━━ Task inputs
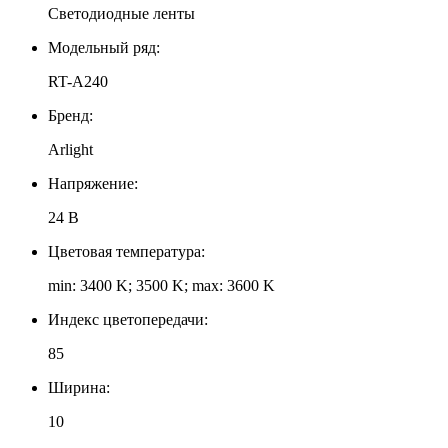
Светодиодные ленты
Модельный ряд:
RT-A240
Бренд:
Arlight
Напряжение:
24 В
Цветовая температура:
min: 3400 K; 3500 K; max: 3600 K
Индекс цветопередачи:
85
Ширина:
10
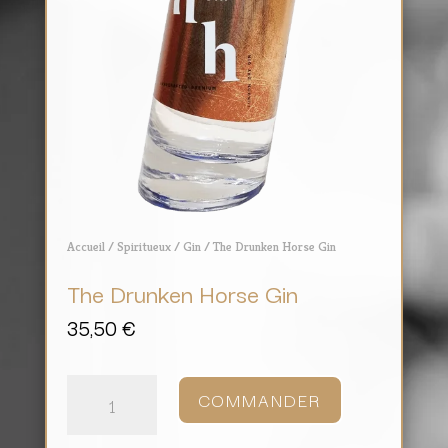
Accueil
/
Spiritueux
/
Gin
/ The Drunken Horse Gin
The Drunken Horse Gin
35,50
€
quantité
de
COMMANDER
The
Drunken
Horse
Gin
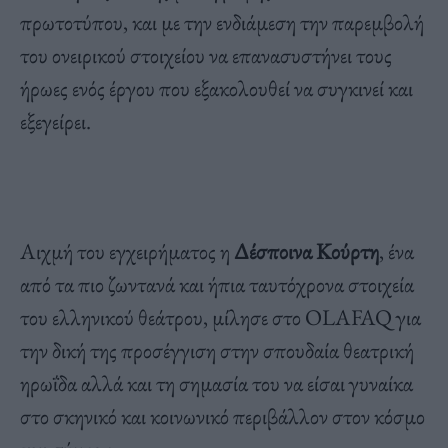
πρωτοτύπου, και με την ενδιάμεση την παρεμβολή
του ονειρικού στοιχείου να επανασυστήνει τους
ήρωες ενός έργου που εξακολουθεί να συγκινεί και
εξεγείρει.
Αιχμή του εγχειρήματος η
Δέσποινα Κούρτη
, ένα
από τα πιο ζωντανά και ήπια ταυτόχρονα στοιχεία
του ελληνικού θεάτρου, μίλησε στο OLAFAQ για
την δική της προσέγγιση στην σπουδαία θεατρική
ηρωΐδα αλλά και τη σημασία του να είσαι γυναίκα
στο σκηνικό και κοινωνικό περιβάλλον στον κόσμο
━━━━
- **Exercise**
Count the lines of the records that contain the word "Horse", and give only that number.

- **The answer**
3